I think OP is too worried about the SPI data transfer rate, and not worried enough about exactly what they want to display, and especially how to draw/construct that in the first place.
STM32F0 series does not have much RAM at all, up to 32k or so. That is not enough for any kind of 240×240 framebuffer, except maybe monochrome (7200 bytes). Unless they intend to stream the data somehow, I suspect they will end up having to use pre-defined tiles to construct the image. (Pixel art!)
According to the
GC9A01A datasheet I found at BuyDisplay (they use it for 240x240 round modules), the 4-wire SPI interface is quite forgiving. Command bytes will need special handling (of the separate Data/Command bit), but you can just DMA your pixel data. In fact, if you always transfer full frames, you only need to do a few commands to setup the display, and then just keep sending data.
When using the four-wire interface, the GC9A01A supports R4G4B4 (12-bit), R5G6R5 (16-bit), and R6G6B6 (18-bit, but with 2 unused bits per component, in 24-bit per pixel) color formats.
If you use the 12-bit format, each set of three bytes describes two pixels (with 4096 possible colors), and you need 86400 bytes for a 240x240 framebuffer. The first byte contains the red and green components of the first pixel, the second byte contains the blue component of the first pixel and red component of the second pixel, and third pixel the green and blue components of the second pixel. In other words, you'll have to treat odd and even pixels differently in your framebuffer, making pixmap blitting operations a bit complicated, unless you align them at even pixel boundaries. But, at 16 MHz SPI with DMA, you can get over 23 FPS.

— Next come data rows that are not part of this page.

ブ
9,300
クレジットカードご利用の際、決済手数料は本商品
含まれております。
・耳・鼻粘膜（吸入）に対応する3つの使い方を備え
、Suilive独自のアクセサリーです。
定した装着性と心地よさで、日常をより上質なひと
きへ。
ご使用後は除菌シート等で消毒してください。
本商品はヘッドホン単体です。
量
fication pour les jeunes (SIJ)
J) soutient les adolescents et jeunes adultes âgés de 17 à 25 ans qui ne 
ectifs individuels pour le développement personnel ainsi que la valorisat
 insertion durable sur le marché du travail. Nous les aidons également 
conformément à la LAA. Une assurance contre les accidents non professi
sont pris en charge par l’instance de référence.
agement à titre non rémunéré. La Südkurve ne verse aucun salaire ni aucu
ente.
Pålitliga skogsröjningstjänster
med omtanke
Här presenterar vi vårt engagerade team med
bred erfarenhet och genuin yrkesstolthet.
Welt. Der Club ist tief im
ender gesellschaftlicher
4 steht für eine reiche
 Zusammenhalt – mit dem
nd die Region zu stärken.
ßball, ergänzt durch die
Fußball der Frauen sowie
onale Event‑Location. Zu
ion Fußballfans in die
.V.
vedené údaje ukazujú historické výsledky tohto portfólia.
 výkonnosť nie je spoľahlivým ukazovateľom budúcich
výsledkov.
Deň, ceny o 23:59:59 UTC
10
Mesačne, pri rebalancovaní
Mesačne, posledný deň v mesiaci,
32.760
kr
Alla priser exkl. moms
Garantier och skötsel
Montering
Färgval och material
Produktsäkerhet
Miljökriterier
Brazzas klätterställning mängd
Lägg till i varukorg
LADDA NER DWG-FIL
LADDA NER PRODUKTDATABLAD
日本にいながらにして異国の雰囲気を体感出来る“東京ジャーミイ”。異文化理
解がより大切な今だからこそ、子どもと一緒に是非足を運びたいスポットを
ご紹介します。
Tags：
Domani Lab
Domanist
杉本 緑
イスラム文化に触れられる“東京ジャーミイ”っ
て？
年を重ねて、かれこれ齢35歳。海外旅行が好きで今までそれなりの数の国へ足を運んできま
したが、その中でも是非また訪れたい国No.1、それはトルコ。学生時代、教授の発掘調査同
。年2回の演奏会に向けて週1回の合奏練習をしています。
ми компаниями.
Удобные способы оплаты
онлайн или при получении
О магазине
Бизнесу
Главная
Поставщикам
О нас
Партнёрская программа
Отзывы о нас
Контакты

You can also save memory, and use an indexed color framebuffer. An 8-bit/256-color one needs 57600 bytes (with 512 or 768 bytes for the color lookup).
If you use the 16-bit format, each 16-bit unit describes a pixel (or each 32-bit unit two pixels), and you need 115200 bytes for a 240x240 framebuffer. At 16 MHz SPI with DMA, you should be able to reach 17 FPS.
With the R6G6B6 format, at 16 MHz SPI clock, you should be able to reach about 11 FPS.
Note that GC9A01A does support rectangular updates using three commands: A column address command (0x2A) with four data bytes to define the column range to be updated, a row address command (0x2B) with four data bytes to define the row range to be updated, followed by a memory write command (0x2C), followed by the pixel data. This means eleven bytes overhead per rectangular area. And you will have to redefine all pixels in that area, there is no way to leave some unmodified.
If you use 8×8 tiles, you get a map of 30×30 tiles, typically with 256 possible tiles. This map only takes 900 bytes of RAM, and the tile data (which you can put in Flash) up to 24576 bytes (12-bit color), 32768 bytes (16-bit color), or 49152 bytes (18-bit color). If you intend to display text, you'll probably want to reserve most of the tiles for possible letters.
If you use 16-bit color, and you have enough Flash to store each possible pixmap or tile or glyph you want to display, you can implement a rasterizer that regenerates the entire frame whenever needed, with only the location of each tile or glyph (plus size, and a pointer to the data in Flash) in RAM. You really only need a single row/column buffer (480 bytes; double or triple that if you want to use DMA – and you do, so you can render and transfer the data at the same time), to which you draw the glyphs/tiles. You probably have enough time (while DMA'ing the previous scan line) to use even indexed-color pixmaps/tiles, reducing the amount of Flash needed. In that case, using fixed-width tiles, say 8 pixels wide, will make things much easier. An useful trick is to extend the scan buffer by that width before and after, so you can display partial tiles as well. Note that in this case, the tiles (or "sprites") can be transparent. Partial transparency is possible, but likely too slow on STM32F0, especially if it has a 32-cycle (instead of 1-cycle) multiplication. After all, there are only about 11520 cycles at 48 MHz to construct each scan line, if using 16 bit color and 16 MHz SPI clock. (Of course, if some scan line takes longer to construct, it just slows down the display update from the optimum.)
RA8875
When using the parallel interface, the /CS pulse is only needed after each command, not between data. Not sure about the SPI or I²C interfaces, though. (See
datasheet figures 6-30 and 6-31 on pages 72 and 73.)
Even on the GC9A01A the command bytes do seem to need special care: the D/C (Data or /Command) line is recommended to be pulled high during the second-to-last bit in the command byte when data follows, although any falling edge of the clock during the first seven bits of the command should also work (as the D/C is supposed to be sampled by the GC9A01A during the falling edge of the first clock; the data line being sampled at the rising edges of the clock line). The data, however, can be streamed indefinitely, as long as it is paused (with /CS high) only between bytes/pixels; jitter (or delays between bytes) in the clock should not affect anything. I'm not absolutely certain of this, though, because I don't currently have any RA8875 or GC9A01A display modules to check.